Re: [htdig] Not indexing a word

Subject: Re: [htdig] Not indexing a word
Date: Wed Feb 23 2000 - 09:38:43 PST

At 8:17 AM -0600 2/23/2000, Geoff Hutchison wrote:
>At 12:31 PM +0000 2/23/00, Malcolm Austen wrote:
>>+ I'm afraid you can't say "index this word," though that's not a bad
>>+ idea (a "good words" list?)
>>OK, let's ask for the sky ... how about (at some far distant point) a
>>"good phrases" list please?
>>The context of this request is that I don't want to index all instances of
>>"it" but I would like to index "IT" in the context of "IT Committee" 8-)
>Yes, this would be nice, wouldn't it. Adding a "good words" list
>isn't so bad--you check it quickly before tossing the word. The
>difficulty of your request is that it would change the way documents
>are parsed--right now they're split up into words, so you'd have to
>say "wait, we just saw 'committee,' did we have 'IT' just then?" You
>could still do it, but it would be a bit more complex.

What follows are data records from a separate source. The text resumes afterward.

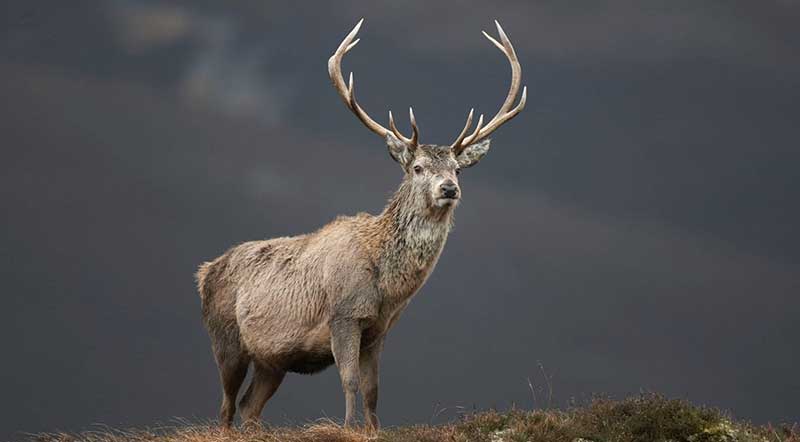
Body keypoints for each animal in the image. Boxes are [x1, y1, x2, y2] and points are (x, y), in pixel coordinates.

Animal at [196, 19, 526, 430]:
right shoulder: (344, 315)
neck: (387, 286)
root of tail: (204, 273)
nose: (449, 188)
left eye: (458, 169)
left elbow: (372, 390)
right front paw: (347, 427)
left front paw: (371, 429)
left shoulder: (378, 330)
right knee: (225, 405)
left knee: (248, 406)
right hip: (225, 338)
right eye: (418, 168)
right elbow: (350, 381)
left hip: (272, 360)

Most of the large search engines I've seen no longer ignore short
words and stopwords -- they just index everything. I realize it
requires a lot more disk space (though there may be some clever ways
around that), but it simplifies things both internally and for the
end-users. That way, they can search for "To Be Or Not To Be" and
find something!

My rule for search engines is "no surprises", and I think there are
enough legitimate instances of people needing to search two and even
one-letter words that ht://Dig should allow that as an option.